À Abidjan, le choix du Botswana comme pays invité d’honneur du SIREXE 2026, lancé le 23 mars, marque une inflexion stratégique majeure. Celle de faire des ressources naturelles un puissant levier de transformation économique.
Cette orientation intervient à un moment charnière pour la Côte d’Ivoire. Longtemps tirée par son agriculture, l’économie nationale aborde un tournant décisif, porté par la montée en puissance de son potentiel extractif et énergétique sous l’impulsion du Président Alassane Ouattara. L’enjeu ne réside plus dans la seule exploitation des gisements, mais dans la structuration d’une filière à même de générer de la valeur ajoutée localement, dans un cadre fondé sur la transparence, la rigueur et la durabilité.
Le Botswana, un modèle africain de gouvernance minière
Dans une intervention saluée par l’ensemble des participants, la ministre botswanaise des Mines a exposé les fondements d’une doctrine limpide : le continent africain possède les ressources nécessaires à sa transformation économique, à condition d’investir dans des infrastructures adaptées et d’assurer une exploitation responsable.
L’exemple du Botswana illustre avec force cette trajectoire. Depuis l’indépendance, le pays s’est doté d’un modèle reposant sur la stabilité politique, la transparence et une gestion méticuleuse des revenus extractifs. Les partenariats public-privé y sont conçus de manière à préserver les intérêts nationaux, tandis que les recettes minières sont réinvesties dans les infrastructures et les secteurs sociaux.
Ce cadre rigoureux a permis au Botswana de s’imposer comme l’une des juridictions les plus attractives au monde pour l’investissement minier, selon le Fraser Institute. Le pays combine ainsi un environnement réglementaire solide, une corruption faible et une vision stratégique de long terme. Sorti de la catégorie des pays les moins avancés dès 1994, il figure aujourd’hui au rang des économies à revenu intermédiaire supérieur en Afrique subsaharienne.
Au-delà des performances macroéconomiques, le Botswana a intégré une dimension stratégique souvent négligée ailleurs : la valorisation locale des ressources. Transformation en aval, implication des populations dans les projets miniers, gestion prudente et prévisible des revenus : tels sont les piliers d’un modèle résolument orienté vers la durabilité.

Une convergence d’ambitions avec la Côte d’Ivoire
À Abidjan, cette approche trouve une résonance particulière. Le ministre ivoirien des Mines, du Pétrole et de l’Énergie, Mamadou Sangafowa-Coulibaly, inscrit résolument la Côte d’Ivoire dans cette dynamique de transformation structurelle. L’objectif national consiste à faire des découvertes récentes un moteur de développement endogène, au-delà de la seule captation de rentes.
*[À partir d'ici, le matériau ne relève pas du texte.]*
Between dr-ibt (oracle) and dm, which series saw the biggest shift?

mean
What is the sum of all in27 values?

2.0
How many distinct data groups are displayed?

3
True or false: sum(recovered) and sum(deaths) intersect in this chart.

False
Le ministre rappelle fréquemment l’ambition ivoirienne : ériger le pays en référence continentale en matière de gouvernance des ressources extractives, fondée sur la transparence, la responsabilité et l’efficacité.
Le lancement de la Politique intégrée des ressources extractives et énergétiques (PIRME) en constitue un jalon déterminant. Cette stratégie vise à articuler exploitation rationnelle des ressources, développement des infrastructures et accès fiable à l’énergie, dans une logique de transformation économique et d’industrialisation.
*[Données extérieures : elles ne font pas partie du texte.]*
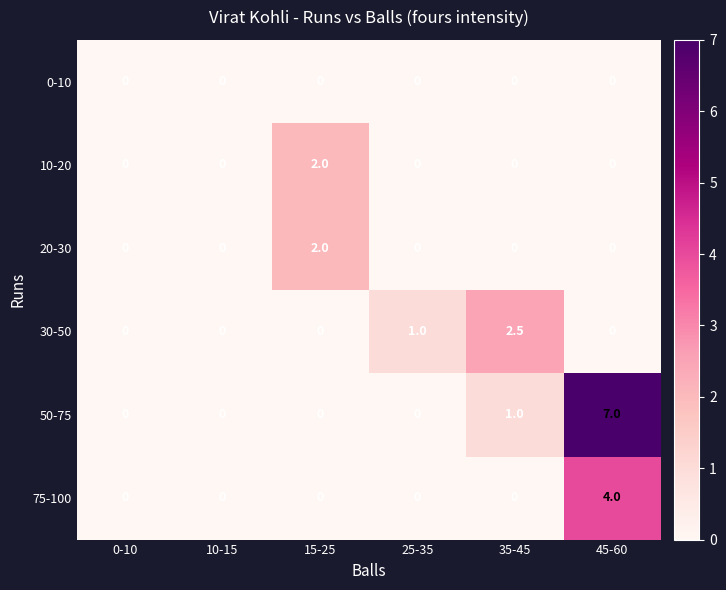

The 30-50 series shows 1.1 at 35-45. True or false?

False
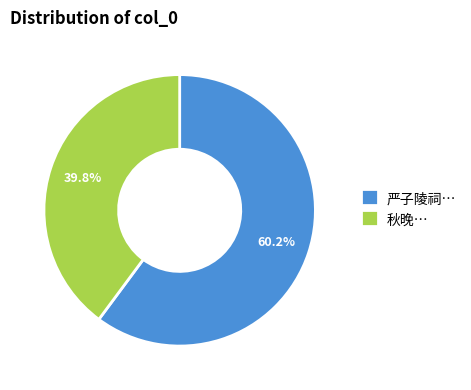

Which category accounts for the majority?

严子陵祠…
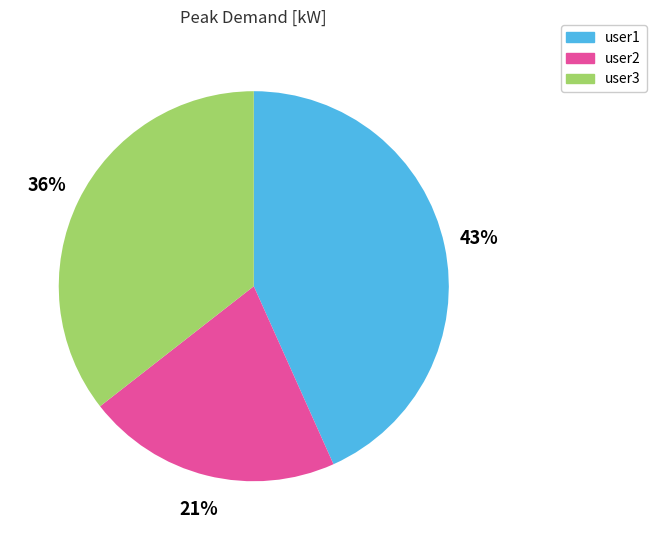

Rank the categories by value from lowest to highest.

user2, user3, user1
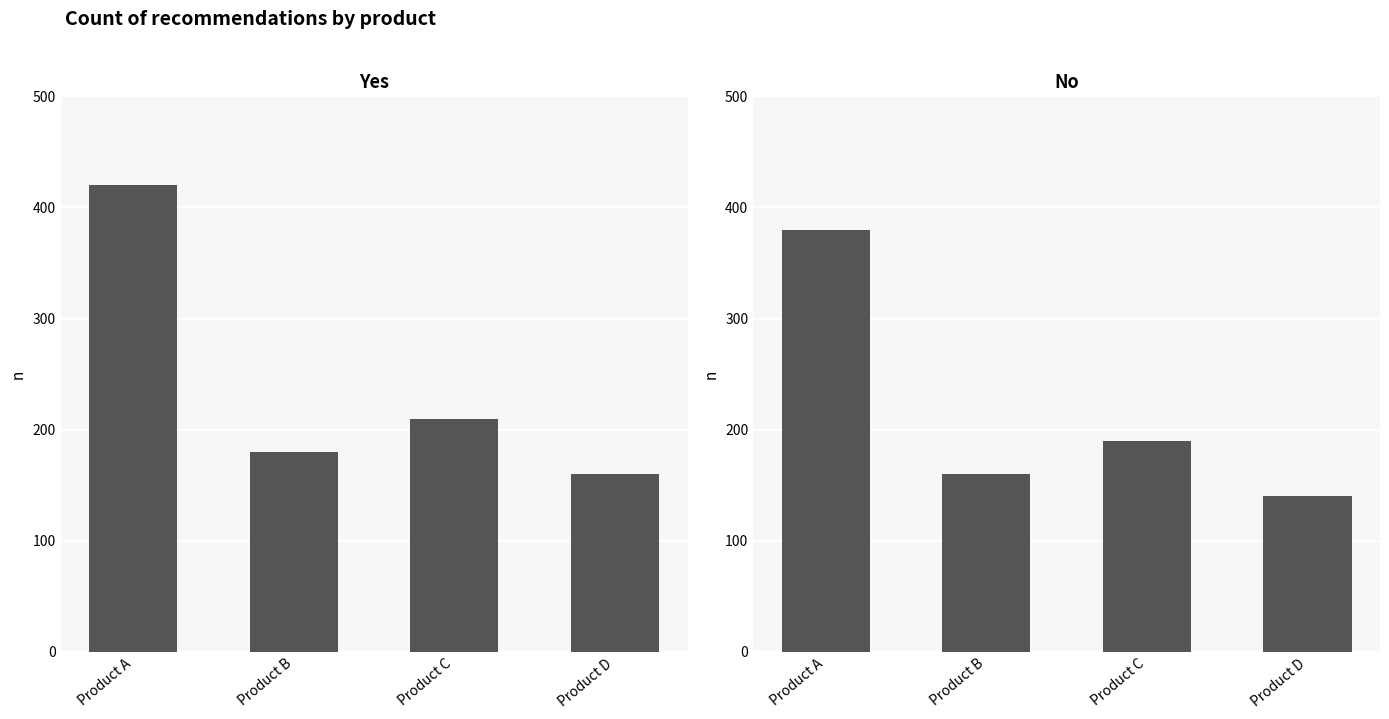

What is the total value across all series at Product D?

300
Dans son allocution, le ministre a également souligné un impératif devenu crucial dans un contexte international instable : la sécurisation des chaînes énergétiques et la nécessité, pour l’Afrique, d’accroître sa souveraineté dans ce domaine stratégique.
De l’extraction à la transformation : un changement de paradigme continental
Le principal point de convergence entre la Côte d’Ivoire et le Botswana tient à leur volonté commune de dépasser le modèle extractif classique. Comme l’ont rappelé les ministres Sangafowa et Bogolo, l’heure est venue pour l’Afrique de passer d’une économie centrée sur l’extraction brute à une économie fondée sur la transformation locale des ressources.
Ce changement de paradigme implique des choix structurants à savoir des investissements massifs dans les infrastructures ; le développement de chaînes de valeur industrielles ; la mise en place de cadres réglementaires stables et attractifs et l’intégration réelle des communautés dans les retombées économiques.
La Côte d’Ivoire, encore dans une phase d’essor, a clairement exprimé son intention de suivre cette voie. L’ambition affichée est de faire émerger un secteur extractif capable de soutenir une croissance à la fois plus vigoureuse et plus inclusive, créant des effets d’entraînement sur l’ensemble de l’économie.
Cette dynamique de coopération Sud-Sud entre la Côte d’Ivoire et le Botswana pourrait ainsi s’avérer déterminante, au moment où les États africains cherchent à mieux capter la valeur de leurs ressources dans un contexte de concurrence internationale accrue.